The city has reached a tentative $413 million labor deal with a coalition of eight unions representing superior officers in the fire, police, sanitation and corrections departments—representing Mayor Bill de Blasio’s first tentative agreement with uniformed city employees.
“With tonight’s agreement, we upon ratification will have 71 percent of the city’s work force under contract,” Mr. de Blasio said tonight at a City Hall press conference with representatives from the eight unions.
The contracts represent the first departure from the pattern set by the United Federation of Teachers deal struck in May—it includes an extra 1 percent raise in the last month of the first year of each contract.
“It’s an acknowledgment of the work, and the dangers and the difficulty of the work,” Mr. de Blasio said of the extra raise.
Some uniformed unions had decried the UFT deal for containing one year without raises, often repeating the refrain “No zeroes for heroes.” Roy Richter, president of the NYPD Captain’s Endowment Association and leader of the coalition, said the extra benefits afforded to the uniformed unions reflected the more dangerous work they do.
“You place your family in jeopardy, and you want to go home at the end of the day,” Mr. Richter said. “This agreement acknowledges that difference, and I’m very happy that the mayor was open to it.”
The contract amounts to an 11-percent raised over the course of seven years; each of the eight contracts begins retroactively at different dates, since the unions’ contracts expired at different times. It relies on the same healthcare savings struck under the UFT deal and approved by the Municipal Labor Committee.
The eight unions represent about 11,900 city employees: the Detectives Endowment Association, Uniformed Fire Officers Association, Lieutenants Benevolent Association, Sanitation Officers Association, Correction Captains Association, Captains Endowment Association, Assistant Deputy Wardens/Deputy Warden Association and Uniformed Sanitation Chiefs Association.
One superior officers union is missing—the Sergeants Benevolent Association, headed by frequent critic of the mayor Ed Mullins. No rank-and-file unions are included in the agreement.
Mr. Richter said the eight unions came together with an “agreement of interest” before approaching the city with a potential deal. The deal was presented to all uniformed unions, Mr. Richter said.
“We agreed to operate collectively because we felt that together we were able to negotiate and bring our point of view across a lot better than we could separately,” Mr. Richter told the Observer. “I can’t really talk about the other ones that didn’t, everybody makes a decision.”

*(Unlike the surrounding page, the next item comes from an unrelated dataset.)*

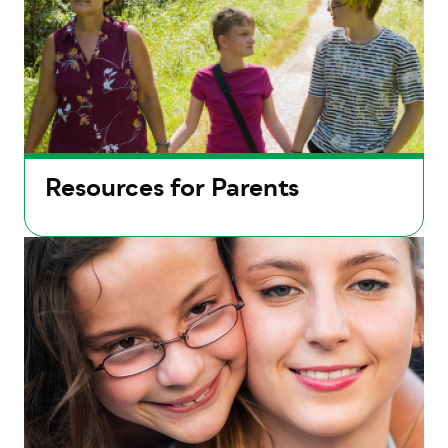
Resources for Parents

There are still tens of thousands more uniformed officers that have not yet reached a contract agreement—the deal does not include rank-and-file cops, firefighters, correction officers or sanitation workers. The Patrolmen’s Benevolent Association, by far the largest police union, has entered binding arbitration with the city, and rank-and-file unions in the other departments have signaled a desire to see what deal the PBA gets.
The net cost of the contract, after health care savings and money from the city’s labor reserve fund, is $413.7 million, the mayor’s office said. That amounts to about $145 million above the city’s five-year-financial plan. The contracts will cost the city roughly $50 million in fiscal year 2015, in order to fund the raises past years without a contract.